Why The Parse Errors Matter
miniR is intentionally trying to have better parse diagnostics than GNU R, not just equivalent ones.
A parse error should answer:
- what token or construct was unexpected
- where it happened
- what the user probably meant
That is why the diagnostics layer tries to classify tokens and generate suggestions instead of dumping the raw grammar failure.
Parse-Only Versus Runtime Work
The parser should only answer syntax questions.
If the failure is about:
- lazy evaluation
- environments
- S3 dispatch
- replacement semantics
- package loading
the fix almost certainly does not belong in the parser.

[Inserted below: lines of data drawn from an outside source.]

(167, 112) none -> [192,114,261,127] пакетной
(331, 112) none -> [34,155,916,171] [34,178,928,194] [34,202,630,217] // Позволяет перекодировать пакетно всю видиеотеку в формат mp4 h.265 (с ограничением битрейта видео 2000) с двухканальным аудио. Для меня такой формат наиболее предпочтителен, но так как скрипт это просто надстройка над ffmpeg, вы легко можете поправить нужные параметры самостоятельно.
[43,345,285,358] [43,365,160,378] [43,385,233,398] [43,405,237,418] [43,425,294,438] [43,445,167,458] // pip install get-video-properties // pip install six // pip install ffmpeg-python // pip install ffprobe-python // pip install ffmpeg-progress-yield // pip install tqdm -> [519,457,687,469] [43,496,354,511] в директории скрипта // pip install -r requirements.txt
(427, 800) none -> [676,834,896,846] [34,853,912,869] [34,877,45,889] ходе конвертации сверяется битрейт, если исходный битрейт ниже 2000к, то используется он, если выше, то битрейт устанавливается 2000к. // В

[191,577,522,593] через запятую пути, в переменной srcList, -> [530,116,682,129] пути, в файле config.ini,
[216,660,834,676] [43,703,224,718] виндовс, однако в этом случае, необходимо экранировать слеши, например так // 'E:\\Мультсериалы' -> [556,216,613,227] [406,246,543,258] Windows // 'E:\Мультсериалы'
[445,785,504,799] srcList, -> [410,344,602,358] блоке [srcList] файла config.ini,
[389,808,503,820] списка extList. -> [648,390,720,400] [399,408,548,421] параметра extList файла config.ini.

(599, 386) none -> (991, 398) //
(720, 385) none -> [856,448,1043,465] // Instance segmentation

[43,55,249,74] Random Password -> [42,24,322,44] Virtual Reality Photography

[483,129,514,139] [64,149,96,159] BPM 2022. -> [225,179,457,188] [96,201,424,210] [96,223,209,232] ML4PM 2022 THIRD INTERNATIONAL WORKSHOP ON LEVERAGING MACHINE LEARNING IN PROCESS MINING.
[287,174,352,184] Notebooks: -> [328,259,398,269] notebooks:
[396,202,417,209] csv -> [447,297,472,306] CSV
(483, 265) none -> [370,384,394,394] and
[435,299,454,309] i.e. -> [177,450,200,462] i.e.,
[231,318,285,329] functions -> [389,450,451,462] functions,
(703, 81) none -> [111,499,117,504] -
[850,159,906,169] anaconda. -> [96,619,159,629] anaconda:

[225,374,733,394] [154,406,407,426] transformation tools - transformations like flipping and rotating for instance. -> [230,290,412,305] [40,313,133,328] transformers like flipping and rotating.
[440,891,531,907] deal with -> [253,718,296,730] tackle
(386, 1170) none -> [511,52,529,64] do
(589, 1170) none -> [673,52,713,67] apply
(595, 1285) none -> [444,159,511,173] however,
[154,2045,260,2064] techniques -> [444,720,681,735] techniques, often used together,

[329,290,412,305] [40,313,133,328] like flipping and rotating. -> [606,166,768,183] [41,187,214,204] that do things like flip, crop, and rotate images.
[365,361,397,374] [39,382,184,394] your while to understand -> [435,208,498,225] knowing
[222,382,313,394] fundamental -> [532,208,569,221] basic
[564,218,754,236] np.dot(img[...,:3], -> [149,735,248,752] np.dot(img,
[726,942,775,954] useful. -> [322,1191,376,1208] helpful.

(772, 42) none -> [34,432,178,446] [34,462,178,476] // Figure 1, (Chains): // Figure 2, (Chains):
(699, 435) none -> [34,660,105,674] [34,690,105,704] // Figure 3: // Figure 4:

That distinction matters because CRAN compatibility work can otherwise drift into syntax hacks for bugs that are really semantic.
Parser Divergences
Some deliberate language divergences do start in the parser.
Examples include:
- newline continuation in postfix chains such as
x\n(y) - accepting
if (...) ...\nelse ... - treating
**as a synonym for^
Those are documented in the divergences docs because they are language choices, not parser accidents.
Where To Debug Parser Problems
Start in the parser layer when the symptom looks like:
- precedence is wrong
- a valid file fails before evaluation even begins
- a token is classified or highlighted badly
- a parse error points to the wrong span
?topicor similar syntax is rewritten incorrectly
The main files are:
src/parser/r.pestsrc/parser.rssrc/parser/builder.rssrc/parser/diagnostics.rs
That combination is the real parser, not only the grammar file.